** SUPPLIED TEXT **
In the past this congestion has been blamed on a number of factors such as
cheaper housing, people’s love with the car, the tragedy of the commons,
political pressure from developers, etc. But in fact it may more accurately
relect a classic N squared phenomena. Whether its packets on an Internet or
cars on suburban highways – that all obey the same immutable laws N squared
connectivity.

Other Internet Traffic Characteristics that affect Topology Growth

Traditional telephone networks have a number of distinct advantages over the
Internet in terms of scaling and growth:

1. The key application (telephony) has a hierarchical server model;
2. 80% of the connections are local; and
3. High multiplex efficiencies are possible with voice traffic.

The Internet has probably only one major advantage in that it is a
fundamentally a connectionless packet based network. As a result when
“connections” are established on the Internet bandwidth is not “locked” up
as in a traditional connection oriented network. But there still is a cost
when TCP or UDP connections are established on the Internet even in idle
traffic. Because network engineers cannot predict with certainty when these
connections will be used they must build in reserve capacity on each link so
that congestion does not occur when traffic does flow. The calculation of
necessary reserve capacity is based on queuing theory and a number of other
factors and as we shall see in the following discussion these combine to
exasperate the N squared phenomena of Internet networks.

1. Hierarchical versus Non Hierarchical Applications. In a traditional
telephone system there is a hierarchy of telephony servers commonly called
switches that route telephone calls across the network. Rather than a local
neighbourhood switch setting up the circuit all the way to the destination,
the call request is handed off to a hierarchy of switches who in turn assess
if sufficient capacity exists to the next higher switch in the hierarchy,
and if so, establish the connection to that switch. Such a hierarchical
application is well suited to a hierarchical network model. In fact on the
telephone network they map to each other so precisely that often the
“network” topology is indistinguishable from the “application” topology.

** DATASET CONTENT **
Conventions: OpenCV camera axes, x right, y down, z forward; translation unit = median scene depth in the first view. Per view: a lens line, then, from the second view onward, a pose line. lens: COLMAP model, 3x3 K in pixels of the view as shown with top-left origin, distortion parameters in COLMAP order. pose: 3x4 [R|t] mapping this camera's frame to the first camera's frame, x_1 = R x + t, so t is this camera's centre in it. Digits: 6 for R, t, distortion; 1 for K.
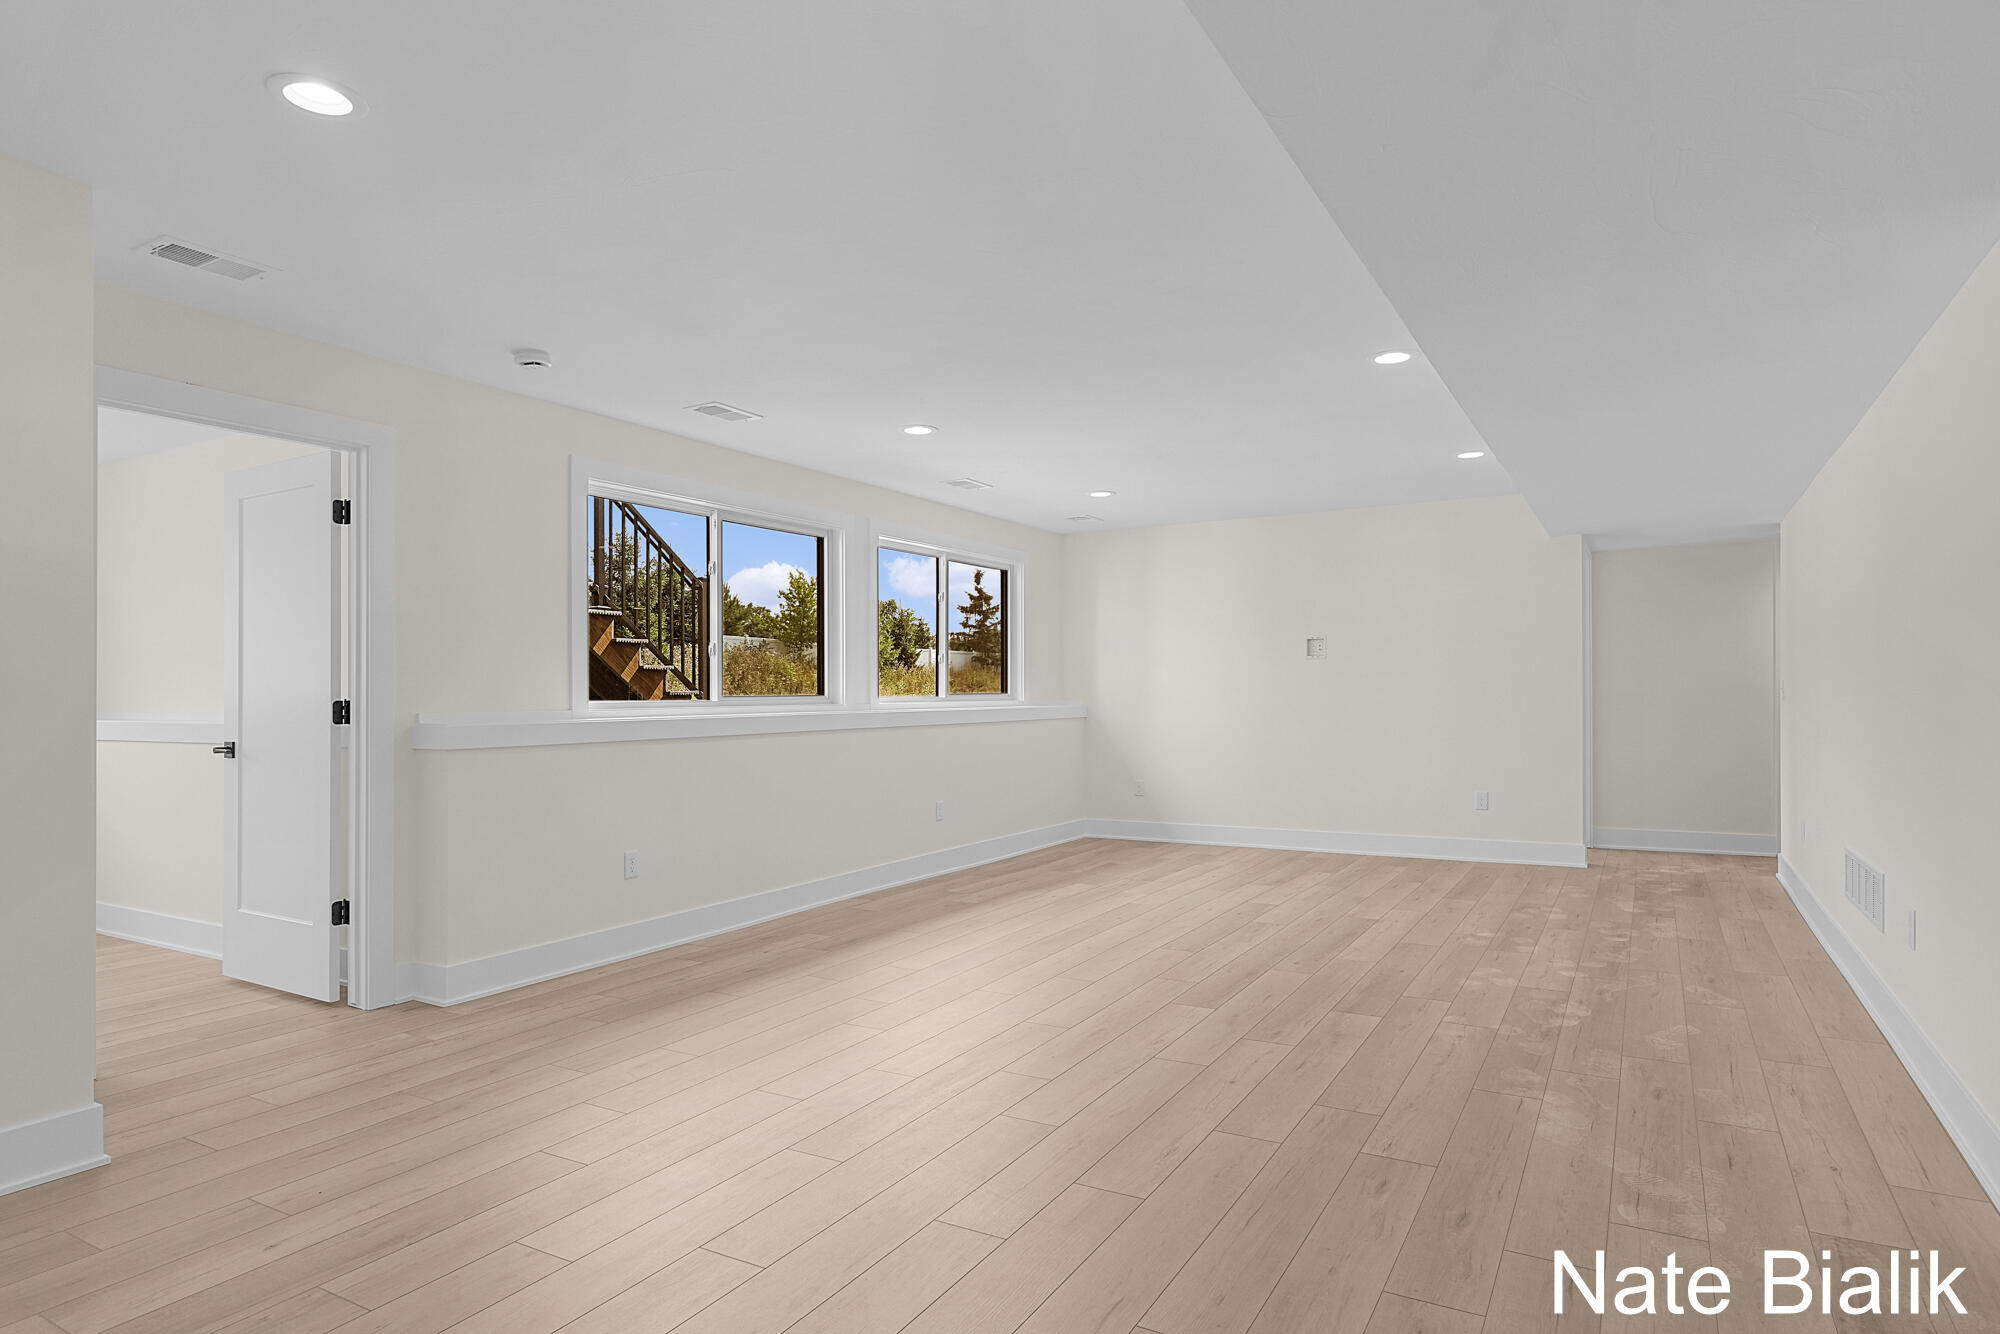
lens RADIAL K [[1123.7, 0, 1000.0], [0, 1123.7, 667.0], [0, 0, 1]] dist [0.003660, -0.000327]
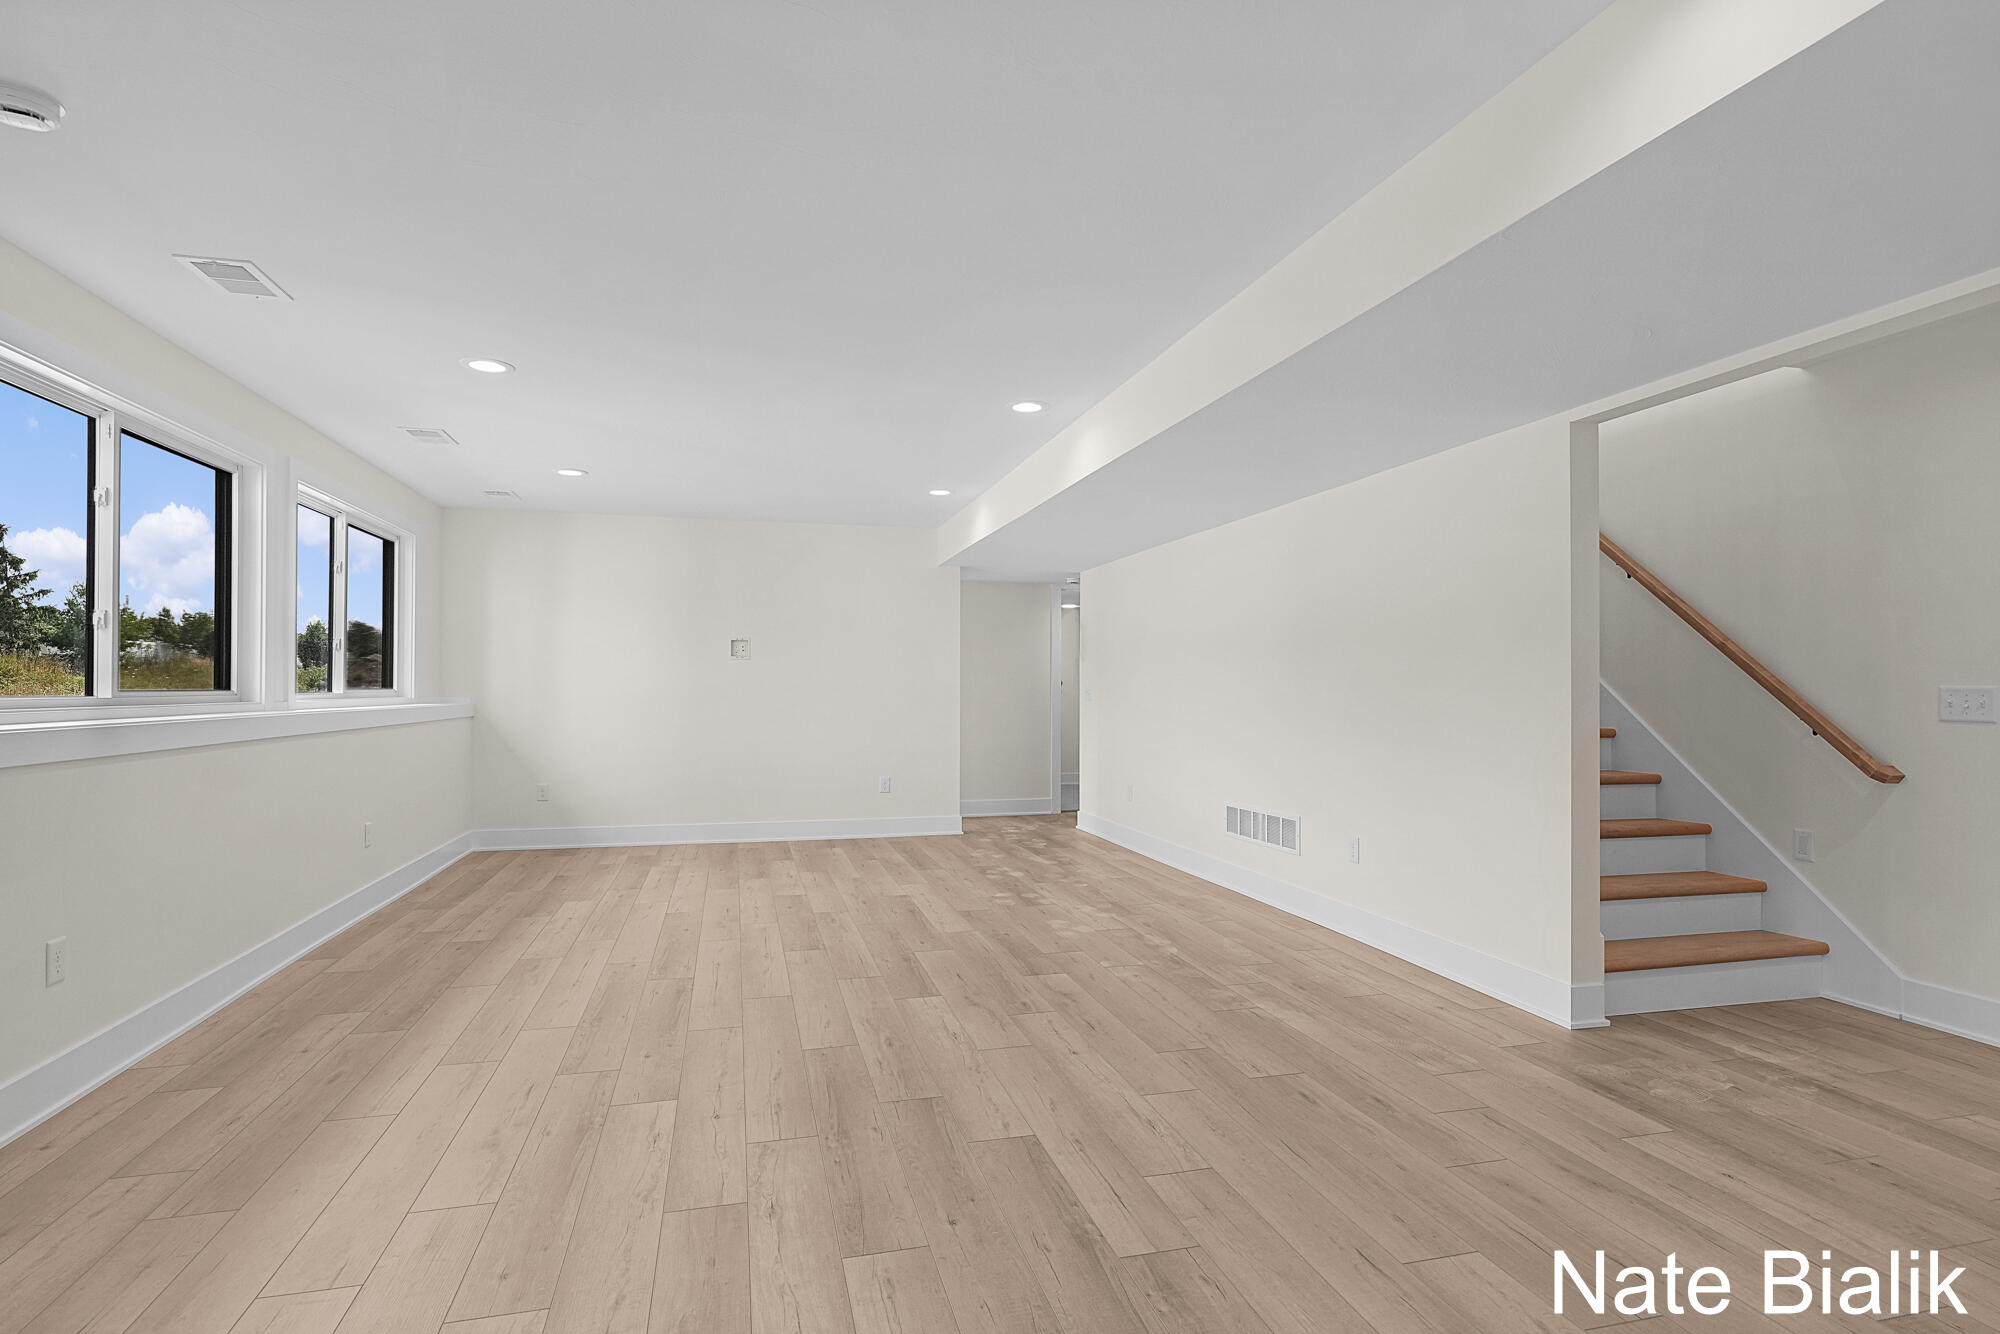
lens RADIAL K [[1033.2, 0, 1000.0], [0, 1033.2, 667.0], [0, 0, 1]] dist [0.002099, 0.000126]
pose [[0.707078, 0.024901, 0.706697, -0.310853], [-0.025627, 0.999626, -0.009581, 0.004206], [-0.706671, -0.011336, 0.707452, 0.193468]]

** THINGS TO DO **
A - In the Internet traffic passage, please reproduce the section starting at "Other Internet Traffic" and ending at "with voice traffic.", switching "voice traffic" to "audio traffic".
B - List every advantage over the Internet that the Internet traffic passage credits to traditional telephone networks.

** RESULTS OF THE EXERCISE **
A -
Other Internet Traffic Characteristics that affect Topology Growth

Traditional telephone networks have a number of distinct advantages over the
Internet in terms of scaling and growth:

1. The key application (telephony) has a hierarchical server model;
2. 80% of the connections are local; and
3. High multiplex efficiencies are possible with audio traffic.

B -
1. The key application (telephony) has a hierarchical server model.
2. 80% of the connections are local.
3. High multiplex efficiencies are possible with voice traffic.